蒙古国政坛震荡凸显对华政策分歧:地缘经济现实与民族主义角力加剧

问题——深夜表决引发权力交接与治理不确定性 据蒙古国媒体报道,2026年3月27日深夜,蒙古国国家大呼拉尔(议会)围绕政府领导层去留进行表决。议会共126名议员,出席人数不足八成。表决结果显示,多数议员支持对政府进行调整,赞登沙特尔由此离任。3月30日,乌其尔勒接任总理。赞登沙特尔于2025年6月宣誓就职,执政未满一年,期间曾遭遇不信任动议及政治争议,此次更迭使蒙古政治稳定性与政策连续性再受关注。 原因——国内分歧叠加结构性约束,政治议题外溢至对外政策 一是党派竞争激化,治理议程被“程序争议”与“廉政指控”反复拉扯。围绕政府施政方式、重大项目推进程序以及历史遗留的腐败问题,执政与野力量长期对立,导致立法议程屡受掣肘,社会对治理效率的担忧上升。 二是经济结构较为单一,对外贸易高度集中带来政策争论。长期以来,蒙古资源型出口占比较高,煤炭等大宗商品外销对周边市场依赖显著。如何在扩大出口、完善通道、引入投资与维护所谓“经济安全感”之间取得平衡,成为不同政治力量争论焦点。部分政客在选举与权力博弈中放大外部议题,借涉华话题动员支持,更加剧社会撕裂。 三是地缘环境与“第三邻国战略”并行,外部因素对国内政治形成牵引。蒙古地处内陆,交通通道有限,经济发展客观上离不开周边互联互通。同时,蒙古长期推动同美国、日本及欧洲国家的合作,被称为“第三邻国战略”,外部援助、贷款与安全合作为其提供更多选项,但也在一定程度上强化国内不同阵营的政策分歧,导致对外政策更易被内政化、符号化。 影响——政策摇摆风险上升,经贸与互联互通项目面临再评估 此次政府更迭短期内可能带来三个层面的影响:其一,新政府组阁及施政重点调整,可能影响部分重大项目审批节奏,尤其是跨境交通、能源合作与口岸通关效率提升等长期议题。其二,国内舆论场中民族主义情绪与外部议题相互叠加,易对营商环境造成扰动,中资企业与在蒙投资项目可能面临更复杂的舆情压力与合规挑战。其三,若政局持续波动,财政与金融稳定承压,资源品出口与基础设施融资成本或将上升,进而影响民生与社会预期。 对策——回归发展议程,以制度化协商降低政策对抗 分析人士指出,蒙古要减少“选举式治理”对长期发展规划的冲击,需要在三上着力:一是加强议会协商与政策透明度,围绕重大项目建立更清晰的程序规范与问责机制,降低决策被政治化解读的空间。二是优化经济结构与物流体系,提升非资源产业竞争力,完善铁路、公路与口岸联通,缓解对单一出口品类和通道的脆弱性。三是在坚持多边外交的同时,推动务实合作去标签化,避免将经贸合作与地缘叙事简单对立,以稳定预期、吸引投资、扩大就业为政策核心。 前景——“多元外交”仍将延续,但发展现实决定务实合作空间 从中长期看,蒙古推进对外关系多元化的方向大概率不会改变,但其经济增长、产业升级与运输通道建设需要稳定外部合作环境。对蒙古而言,处理好与周边国家的关系、把资源优势转化为可持续发展能力,仍是检验新政府治理能力的关键。对地区而言,保持互联互通项目的连续性、推动贸易便利化与投资环境改善,有利于共同应对全球需求波动与供应链不确定性。
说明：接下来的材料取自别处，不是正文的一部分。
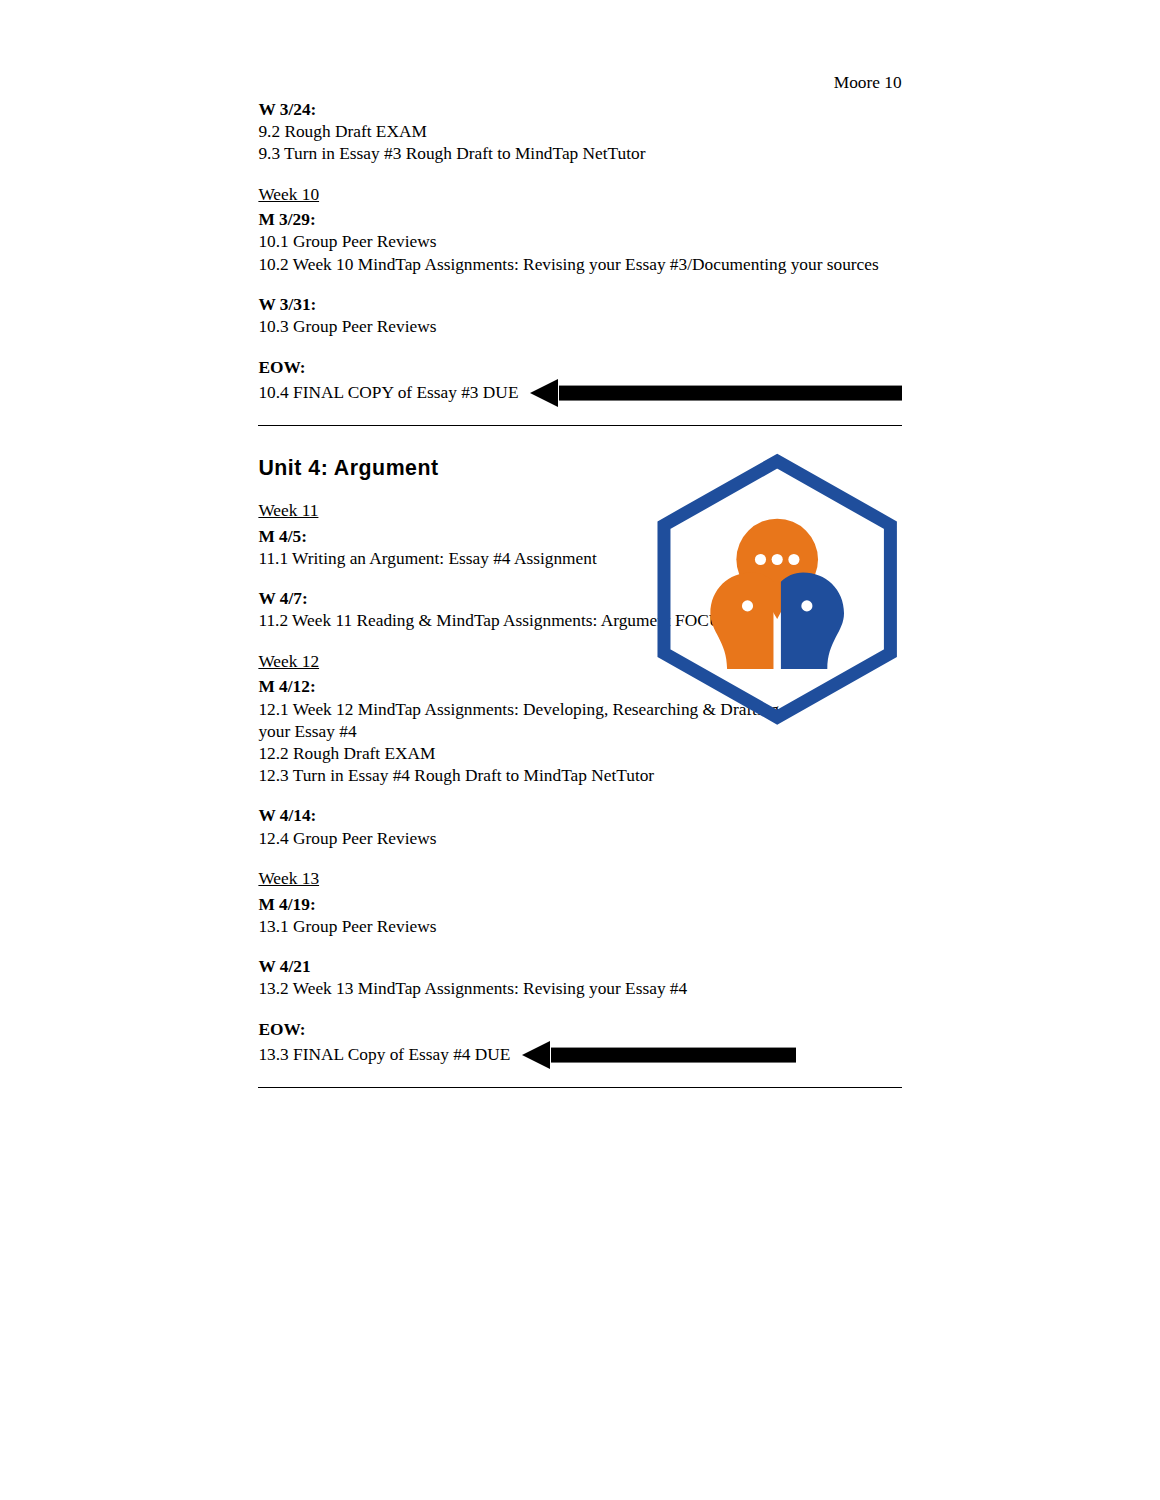Moore 10
W 3/24:
9.2 Rough Draft EXAM
9.3 Turn in Essay #3 Rough Draft to MindTap NetTutor
Week 10
M 3/29:
10.1 Group Peer Reviews
10.2 Week 10 MindTap Assignments: Revising your Essay #3/Documenting your sources
W 3/31:
10.3 Group Peer Reviews
EOW:
10.4 FINAL COPY of Essay #3 DUE
Unit 4: Argument
Week 11
M 4/5:
11.1 Writing an Argument: Essay #4 Assignment
W 4/7:
11.2 Week 11 Reading & MindTap Assignments: Argument FOCUS
Week 12
M 4/12:
12.1 Week 12 MindTap Assignments: Developing, Researching & Drafting your Essay #4
12.2 Rough Draft EXAM
12.3 Turn in Essay #4 Rough Draft to MindTap NetTutor
W 4/14:
12.4 Group Peer Reviews
Week 13
M 4/19:
13.1 Group Peer Reviews
W 4/21
13.2 Week 13 MindTap Assignments: Revising your Essay #4
EOW:
13.3 FINAL Copy of Essay #4 DUE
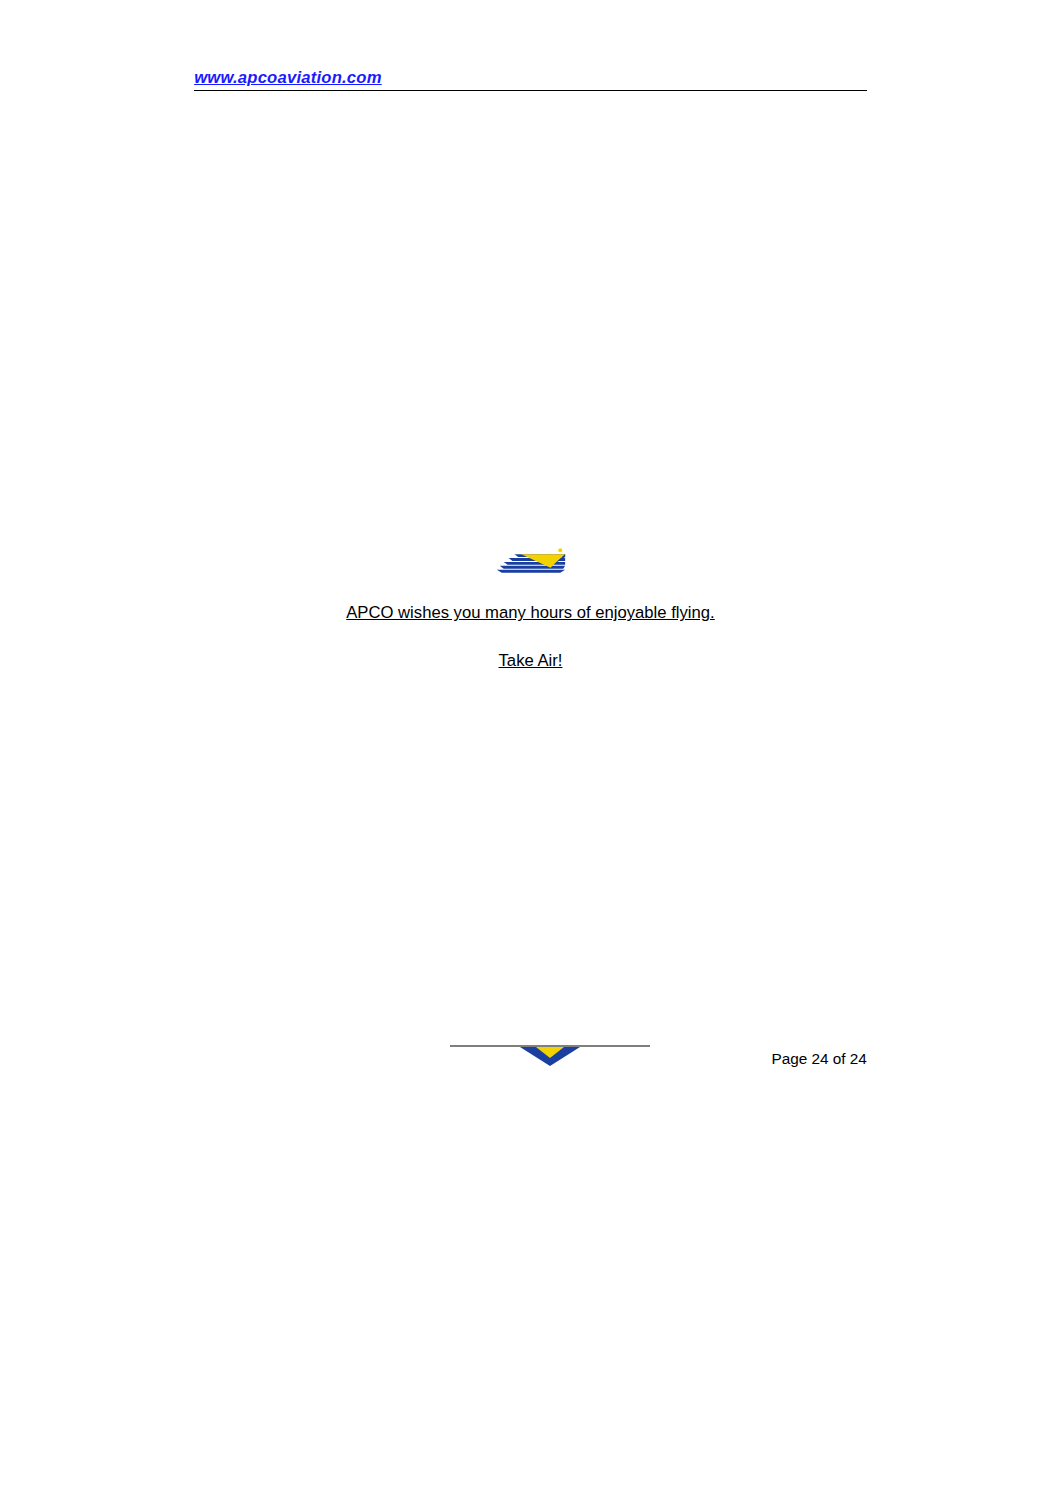www.apcoaviation.com
APCO wishes you many hours of enjoyable flying.
Take Air!
Page 24 of 24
蒙古国此次政坛更迭表面上是一次政府更换,深层反映出内政分化、经济依赖与地缘牵引共同作用下的路径选择难题。对蒙古而言,关键不在情绪化对抗,而在提升治理能力、稳定制度预期,并以更可持续的方式拓展发展空间;对地区而言,稳定、开放、可预期的合作环境,才是降低不确定性、实现共同发展的关键。